Borrowed feelings are like borrowed clothing. I can slip out and out of them very easily. So I borrowed his feelings. I pretended for just one moment to feel as he felt. That way I could record it in my mental notebook as another good deed done.
This was a nice mental selfie of me standing next to a man who would just as soon remain unnoticed because he was used to being unacknowledged. Then once the pretend shutter of the camera in my mind had opened and closed, in an instant, I shed my pretense of empathy.

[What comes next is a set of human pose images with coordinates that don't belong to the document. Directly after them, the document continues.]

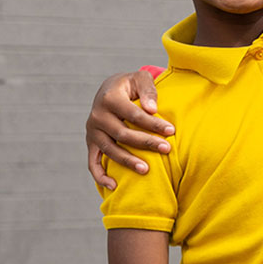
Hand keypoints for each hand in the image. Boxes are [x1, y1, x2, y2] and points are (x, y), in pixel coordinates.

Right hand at [86, 70, 174, 189]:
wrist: (110, 89)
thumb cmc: (131, 84)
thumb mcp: (140, 78)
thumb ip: (148, 91)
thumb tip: (152, 110)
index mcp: (110, 98)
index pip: (134, 114)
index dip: (152, 124)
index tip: (171, 131)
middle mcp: (97, 116)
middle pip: (123, 134)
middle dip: (146, 143)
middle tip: (166, 149)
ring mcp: (92, 131)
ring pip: (110, 150)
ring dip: (128, 161)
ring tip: (146, 169)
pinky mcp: (91, 143)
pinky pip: (92, 162)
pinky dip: (100, 176)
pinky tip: (114, 185)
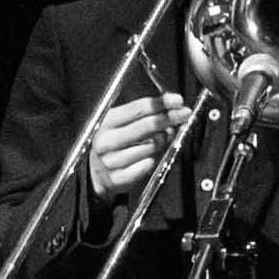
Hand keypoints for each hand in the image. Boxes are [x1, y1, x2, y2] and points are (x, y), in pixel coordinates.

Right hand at [81, 84, 183, 198]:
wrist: (95, 172)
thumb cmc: (113, 144)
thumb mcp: (121, 123)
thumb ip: (143, 115)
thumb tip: (170, 108)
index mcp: (106, 122)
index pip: (137, 108)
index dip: (160, 103)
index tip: (176, 100)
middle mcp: (106, 140)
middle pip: (145, 126)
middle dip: (168, 118)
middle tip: (183, 114)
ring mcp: (111, 160)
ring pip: (149, 147)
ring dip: (163, 140)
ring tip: (165, 136)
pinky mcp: (117, 178)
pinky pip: (146, 166)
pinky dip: (153, 160)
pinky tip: (152, 156)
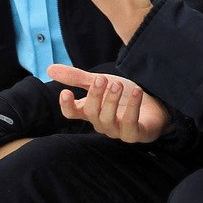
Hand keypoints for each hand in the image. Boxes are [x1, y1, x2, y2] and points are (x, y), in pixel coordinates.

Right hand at [47, 64, 170, 143]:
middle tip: (102, 79)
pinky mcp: (135, 134)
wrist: (153, 105)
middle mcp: (101, 123)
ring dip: (111, 101)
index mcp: (90, 111)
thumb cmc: (123, 95)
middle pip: (91, 113)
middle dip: (95, 96)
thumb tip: (49, 69)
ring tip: (118, 85)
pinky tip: (136, 92)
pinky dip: (133, 107)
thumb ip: (77, 78)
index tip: (65, 92)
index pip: (72, 113)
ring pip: (108, 120)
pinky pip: (131, 124)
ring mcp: (118, 131)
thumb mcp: (100, 83)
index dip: (67, 106)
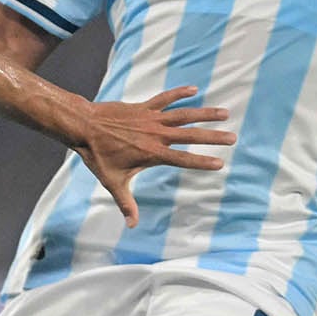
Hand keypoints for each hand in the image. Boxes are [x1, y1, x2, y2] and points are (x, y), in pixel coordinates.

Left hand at [75, 86, 233, 226]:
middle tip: (232, 138)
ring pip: (183, 114)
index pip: (182, 159)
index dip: (201, 162)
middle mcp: (156, 135)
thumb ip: (125, 203)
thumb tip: (132, 225)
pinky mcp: (144, 108)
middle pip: (190, 135)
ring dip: (204, 113)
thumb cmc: (98, 156)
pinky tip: (194, 90)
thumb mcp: (112, 182)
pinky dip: (179, 94)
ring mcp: (151, 119)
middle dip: (212, 137)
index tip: (219, 163)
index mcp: (151, 153)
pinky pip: (165, 99)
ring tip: (224, 113)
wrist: (85, 127)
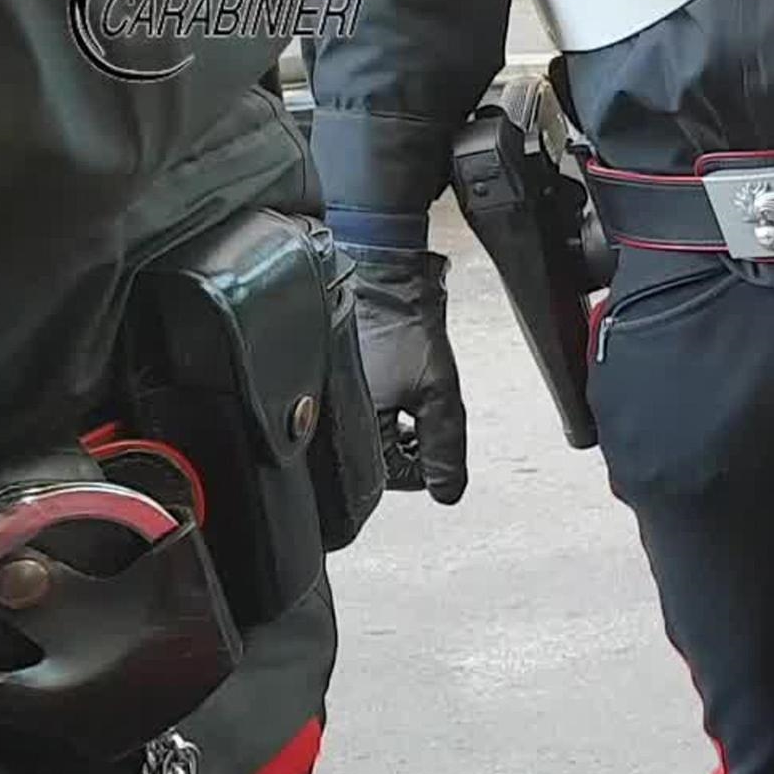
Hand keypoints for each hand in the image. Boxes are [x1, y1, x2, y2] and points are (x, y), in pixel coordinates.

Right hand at [339, 243, 468, 503]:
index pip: (394, 479)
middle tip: (420, 408)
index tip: (431, 431)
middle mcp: (327, 422)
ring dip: (397, 427)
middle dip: (409, 444)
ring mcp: (326, 403)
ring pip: (372, 439)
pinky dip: (382, 410)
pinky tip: (391, 385)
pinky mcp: (329, 385)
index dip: (425, 462)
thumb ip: (445, 449)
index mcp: (352, 431)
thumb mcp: (439, 394)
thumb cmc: (405, 329)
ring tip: (407, 395)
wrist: (382, 278)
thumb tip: (448, 495)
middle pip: (381, 462)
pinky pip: (359, 416)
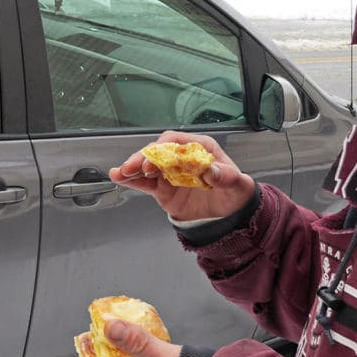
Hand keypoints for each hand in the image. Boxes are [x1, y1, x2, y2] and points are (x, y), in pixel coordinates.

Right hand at [110, 130, 254, 221]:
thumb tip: (212, 171)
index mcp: (198, 148)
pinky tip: (119, 177)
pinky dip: (131, 180)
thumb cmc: (235, 192)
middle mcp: (181, 157)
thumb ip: (226, 176)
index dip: (164, 149)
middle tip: (134, 168)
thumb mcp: (237, 184)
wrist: (230, 214)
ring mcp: (169, 172)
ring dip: (133, 167)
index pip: (176, 142)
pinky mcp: (162, 188)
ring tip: (121, 172)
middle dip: (143, 158)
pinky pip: (144, 182)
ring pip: (147, 165)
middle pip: (157, 152)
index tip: (156, 160)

I wore this borrowed shirt, this sense of moral outrage and Christian compassion, just long enough to impress myself that I am a good person. Usually I rush pass these begging bums on the street, fearful that they will ask for the $5 I have in my pocket. I could easily give them $10 or even $20 without noticing it. But since they don’t give change, I won’t pull it out so I can give the single $1 I feel they deserve. After all they would waste that in a way worse than I would waste it on myself.
Wait a minute. I do have some coins in the bottom of my pocket. Ooppsss! He dropped some of them and the light has changed. Gotta go. Don’t hold up traffic.
I notice them, I just don’t acknowledge them. Borrowed feelings are easier than borrowed clothing to remove.
Proverbs 21:13 He who shuts his ear to the cry of the poor Will also cry himself and not be answered.